Ireland: The Tallaght University Hospital in Dublin worked with an ESCO in 2021 to undertake an energy efficiency retrofit. Improvements included the installation of energy efficiency equipment, a CHP system, replacement of heat pumps, steam boilers autoclaves, lights, and an upgraded Building Energy Management System. The project resulted in almost USD 1 million energy savings a year guaranteed by the EPC contractor.

Belgium: The province of Limburg used the ESCO model to upgrade municipal and provincial buildings. This project worth USD 20 million is expected to achieve a minimum of 30% energy savings per building, with the initial investment repaid through energy savings.

Denmark: Nearly one third of all municipalities have used the ESCO model to increase energy efficiency ins public buildings. While some municipalities focused on inexpensive, short-term payback measures, others opted for an integrated approach involving facade, roof, and window upgrades as well as heating and ventilation measures. Using ESCO services proved effective for small and medium-sized municipalities lacking internal capacity. Moreover, municipal projects involving an ESCO demonstrated a shorter turnaround time, averaging 2.2 years as compared to in-house projects lasting 6.3 years.

Canada: A Super ESCO, the Société de financement et d’accompagnement en performance énergétique (SOFIAC), was launched in 2020 with the support of the government of Quebec. SOFIAC supports businesses and municipalities in reaching energy savings.
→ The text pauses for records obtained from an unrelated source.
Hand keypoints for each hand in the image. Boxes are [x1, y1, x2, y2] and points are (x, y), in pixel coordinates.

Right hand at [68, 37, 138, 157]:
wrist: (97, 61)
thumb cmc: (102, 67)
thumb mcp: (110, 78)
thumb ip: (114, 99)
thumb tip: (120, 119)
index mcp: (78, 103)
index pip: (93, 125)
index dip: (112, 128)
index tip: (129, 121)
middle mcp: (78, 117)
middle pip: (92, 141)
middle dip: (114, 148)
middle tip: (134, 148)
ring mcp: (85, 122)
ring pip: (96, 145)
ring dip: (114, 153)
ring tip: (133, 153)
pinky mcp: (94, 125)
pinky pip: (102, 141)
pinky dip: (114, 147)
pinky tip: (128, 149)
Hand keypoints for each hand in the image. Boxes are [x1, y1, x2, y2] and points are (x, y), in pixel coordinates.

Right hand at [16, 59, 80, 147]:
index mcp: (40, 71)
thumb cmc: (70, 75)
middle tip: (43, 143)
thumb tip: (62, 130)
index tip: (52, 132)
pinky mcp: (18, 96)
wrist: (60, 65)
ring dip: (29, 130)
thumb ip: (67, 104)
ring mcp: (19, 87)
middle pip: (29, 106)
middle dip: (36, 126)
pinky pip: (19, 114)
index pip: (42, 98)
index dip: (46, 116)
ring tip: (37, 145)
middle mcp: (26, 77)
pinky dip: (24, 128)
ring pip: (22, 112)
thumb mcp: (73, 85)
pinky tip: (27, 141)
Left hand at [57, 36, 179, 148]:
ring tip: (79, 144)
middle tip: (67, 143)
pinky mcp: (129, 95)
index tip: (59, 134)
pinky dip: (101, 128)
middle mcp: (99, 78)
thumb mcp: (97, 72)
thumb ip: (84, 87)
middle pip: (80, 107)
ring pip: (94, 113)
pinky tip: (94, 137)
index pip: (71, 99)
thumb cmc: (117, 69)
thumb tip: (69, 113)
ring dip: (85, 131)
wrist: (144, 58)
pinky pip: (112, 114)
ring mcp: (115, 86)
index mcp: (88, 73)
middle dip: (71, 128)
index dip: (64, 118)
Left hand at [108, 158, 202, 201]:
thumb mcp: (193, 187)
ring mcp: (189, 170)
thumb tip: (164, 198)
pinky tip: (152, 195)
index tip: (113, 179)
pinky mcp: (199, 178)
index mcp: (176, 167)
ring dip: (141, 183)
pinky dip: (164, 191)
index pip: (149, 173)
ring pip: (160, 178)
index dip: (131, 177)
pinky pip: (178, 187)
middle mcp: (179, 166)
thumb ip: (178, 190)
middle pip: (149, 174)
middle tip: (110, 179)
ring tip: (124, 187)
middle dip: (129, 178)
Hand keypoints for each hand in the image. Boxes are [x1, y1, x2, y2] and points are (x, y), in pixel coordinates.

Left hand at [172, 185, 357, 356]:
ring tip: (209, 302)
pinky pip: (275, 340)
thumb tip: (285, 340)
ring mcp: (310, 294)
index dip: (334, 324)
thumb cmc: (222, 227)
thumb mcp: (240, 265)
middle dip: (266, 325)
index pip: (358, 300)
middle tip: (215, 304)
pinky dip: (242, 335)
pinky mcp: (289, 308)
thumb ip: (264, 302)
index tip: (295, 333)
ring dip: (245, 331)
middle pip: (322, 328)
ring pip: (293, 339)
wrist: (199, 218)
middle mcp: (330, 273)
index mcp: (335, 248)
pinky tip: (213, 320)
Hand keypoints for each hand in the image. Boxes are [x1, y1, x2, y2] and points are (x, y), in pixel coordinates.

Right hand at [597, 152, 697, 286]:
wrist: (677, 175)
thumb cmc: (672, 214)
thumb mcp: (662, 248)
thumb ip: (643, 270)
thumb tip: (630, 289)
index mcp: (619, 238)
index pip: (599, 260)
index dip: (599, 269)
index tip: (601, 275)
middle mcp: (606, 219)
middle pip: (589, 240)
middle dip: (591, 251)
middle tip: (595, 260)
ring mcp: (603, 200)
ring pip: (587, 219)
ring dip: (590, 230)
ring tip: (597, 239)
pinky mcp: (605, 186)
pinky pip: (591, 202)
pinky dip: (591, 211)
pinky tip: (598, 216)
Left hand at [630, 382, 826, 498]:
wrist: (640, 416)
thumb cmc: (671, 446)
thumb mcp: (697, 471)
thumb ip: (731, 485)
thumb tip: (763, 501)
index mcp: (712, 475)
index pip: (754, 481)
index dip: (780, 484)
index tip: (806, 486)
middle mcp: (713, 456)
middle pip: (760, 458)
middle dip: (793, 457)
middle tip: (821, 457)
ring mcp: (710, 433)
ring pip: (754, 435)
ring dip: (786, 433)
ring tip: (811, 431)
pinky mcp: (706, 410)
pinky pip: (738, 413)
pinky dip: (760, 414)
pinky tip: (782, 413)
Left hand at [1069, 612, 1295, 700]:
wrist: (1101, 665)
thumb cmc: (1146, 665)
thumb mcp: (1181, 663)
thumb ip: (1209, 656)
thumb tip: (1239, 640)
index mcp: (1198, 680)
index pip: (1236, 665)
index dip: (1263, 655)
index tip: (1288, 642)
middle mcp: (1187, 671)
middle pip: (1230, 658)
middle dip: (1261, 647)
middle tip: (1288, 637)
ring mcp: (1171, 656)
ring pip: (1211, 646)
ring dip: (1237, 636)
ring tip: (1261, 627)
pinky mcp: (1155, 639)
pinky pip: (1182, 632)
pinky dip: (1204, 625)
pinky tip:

For instance, IBM’s manufacturing facility in Bromont, Quebec was estimated to save 43 000 gigajoules of energy over several years - equivalent to more than 500 Canadian households’ annual energy consumption - following upgrades to its heating and lighting and the implementation of fuel switching. 

Property Assessed Clean Energy Financing and On Bill Financing

Focus: Residential and commercial buildings, industry

Property Assessed Clean Energy (PACE) programmes enable commercial and residential building owners to access upfront, long-term financing for clean energy building upgrades. The PACE financing model is based on a loan attached to a property instead of to an individual, and is repaid with property taxes and charges. PACE-style programmes vary by market and depend on national legal frameworks. They are used in Australia, Canada, Netherlands, and the United States.